I was working on a white paper on ocean dynamics today and I threw in a sentence about how emulators (like machine-learning replacements for simulations) might be working because they might be effectively learning a high-order integration method. I then threw in a sentence about how, in many applications, high-order integrators are known to be better than low-order integrators. I then went to find a reference and... well, I am not sure I can back that up with a reference! I thought this was common knowledge, but it looks like almost all simulations and integrations are done with low-order integrators. Am I living in a simulation? (A simulation integrated with wimpy first-order integrators?)


an alternative to the L–S periodogram

Following some experiments and rants over the last few days with Nora Eisner (Flatiron), I wrote down today an algorithm for a hacky replacement of the Lomb–Scargle periodogram. This periodogram method has various bad pathologies, the worst of which is that it presumes that there is exactly one frequency that fully generates the data. If there are two, the assumptions are broken and the good properties are lost.

Not that my alternative has any good properties! It is like the radio interferometry method called CLEAN: It involves iteratively identifying frequencies and fitting them out. It's terrible. But it might be better than some of the wacky hacks that people do right now in the asteroseismology community.

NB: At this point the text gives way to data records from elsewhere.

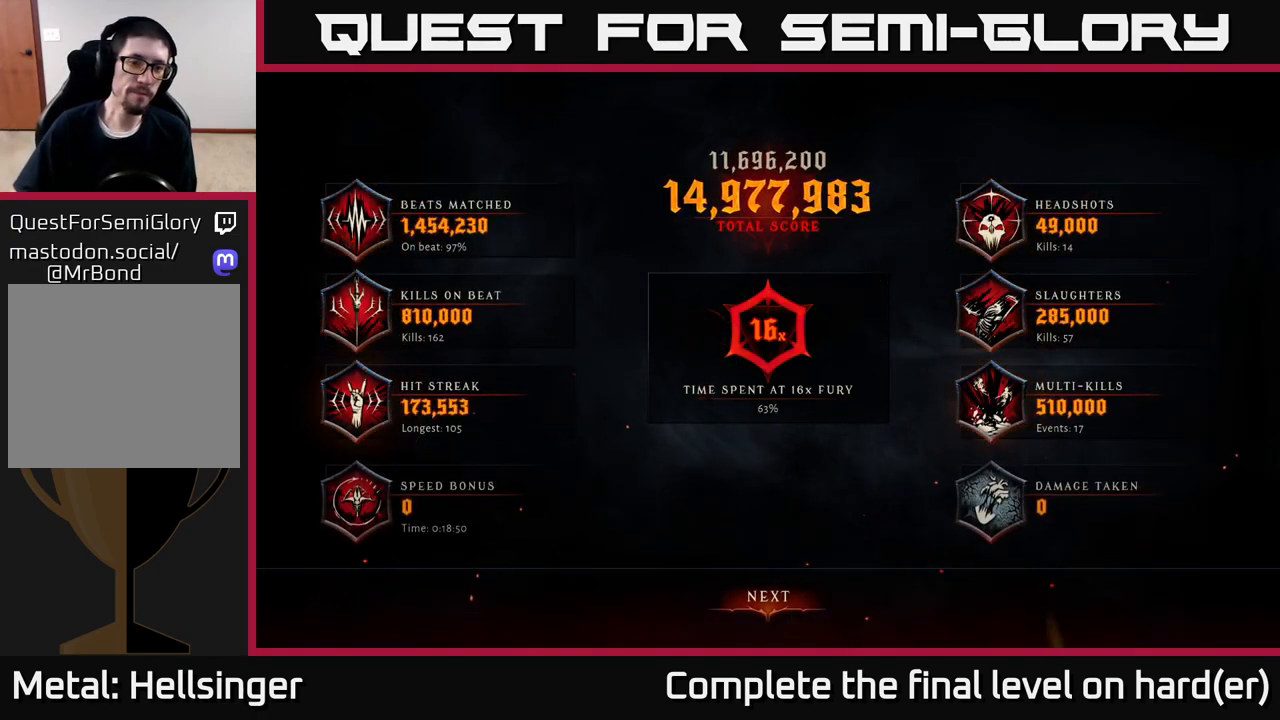
Gameplay with a controller (Xbox layout); each line is a JSON object with the inputs held at the frame after it. "events" lists button and stick changes between this image and that frame as [ms after this image, input, new state], when the widget could be followed in between.
{"buttons": ["A"], "left_stick": "center", "right_stick": "center", "events": [[467, "A", "down"]]}
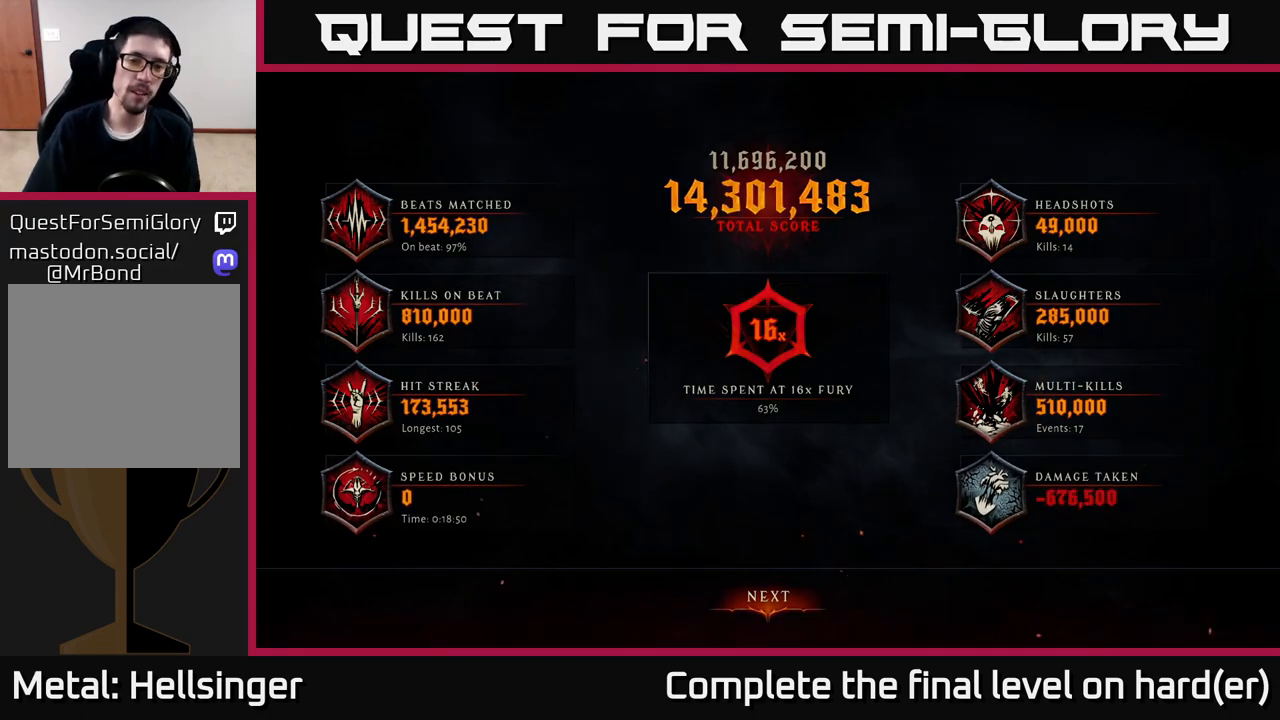
{"buttons": [], "left_stick": "center", "right_stick": "center", "events": [[67, "A", "up"]]}
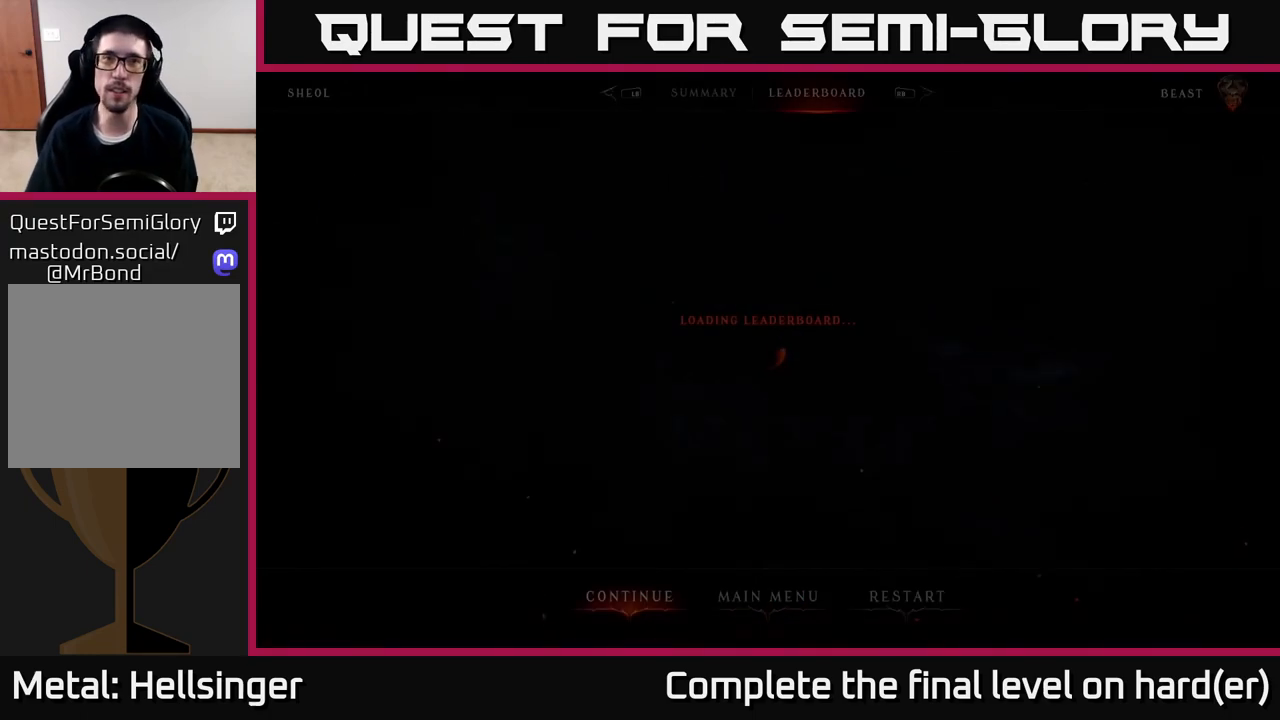
{"buttons": [], "left_stick": "center", "right_stick": "center", "events": []}
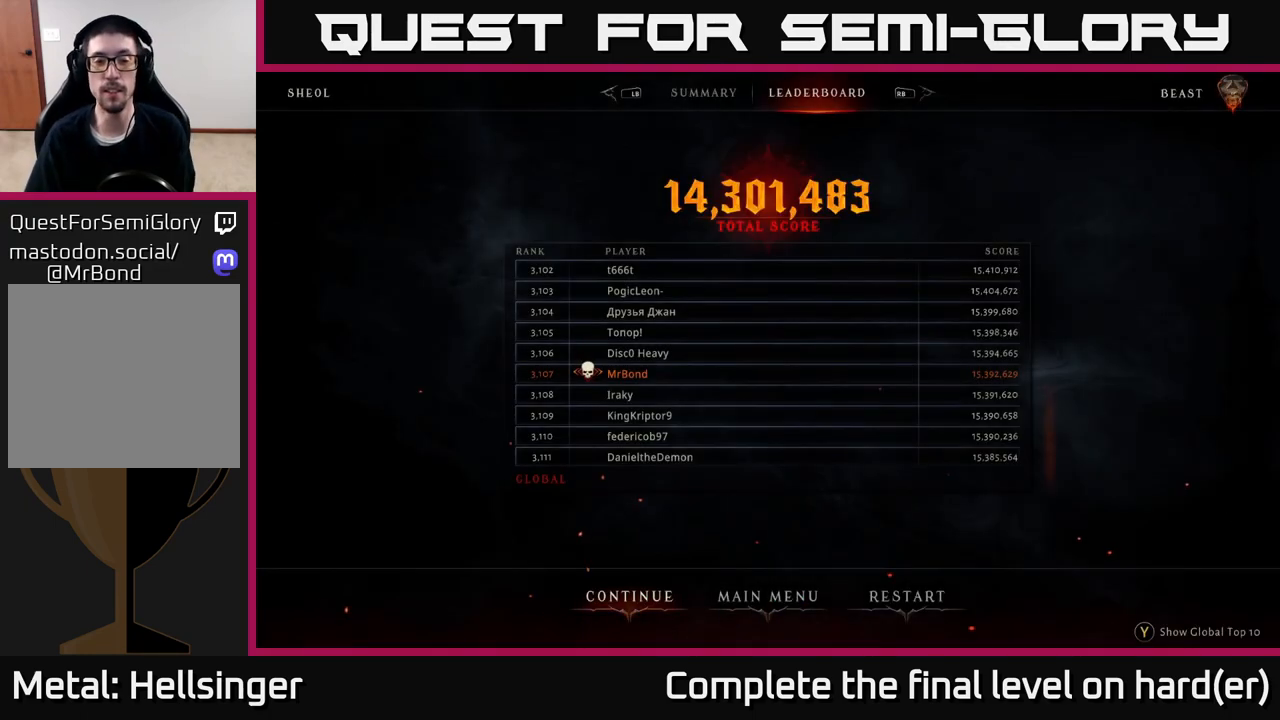
{"buttons": [], "left_stick": "center", "right_stick": "center", "events": []}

classification to save labor

I spent part of the day discussing with Valentina Tardugno (NYU) and Nora Eisner (Flatiron) the goals of a machine-learning classification that Tardugno is creating to help the PlanetFinders project. The deal is: Citizen scientists find candidate planets and (currently) a human (Eisner) has to vet them, to remove contamination by various sources of false positives. This turns out to be a hard problem! When problems are hard, it becomes critical to very precisely specify what you are trying to achieve. So we spent time discussing what, exactly, it is that Eisner needs from a classifier. Is it to find good planets? Is it to remove obvious contaminants? Are some contaminants more problematic than others? Is it to save her hours of wall-clock time? Etc.


Phi-M radio

I worked today with Abby Shaum (CUNY) on her paper about her phase-demodulator to find exoplanet and substellar companions to stars by the timing of asteroseismic modes. I suggested that we highlight the incredible simplicity of her project by writing the method as an algorithm of just a few lines.


CZS Summer School, day 5: diffusion

Diffusion models are all the rage in machine learning these days. Today Laurence Levasseur (Montréal) gave a beautiful talk at the CZS Summer School about how diffusion works. She started with a long physics introduction, which was great, and also insightful, about how diffusion works in small physical systems. Then she showed how it can be turned into a method for sampling very difficult probability distributions.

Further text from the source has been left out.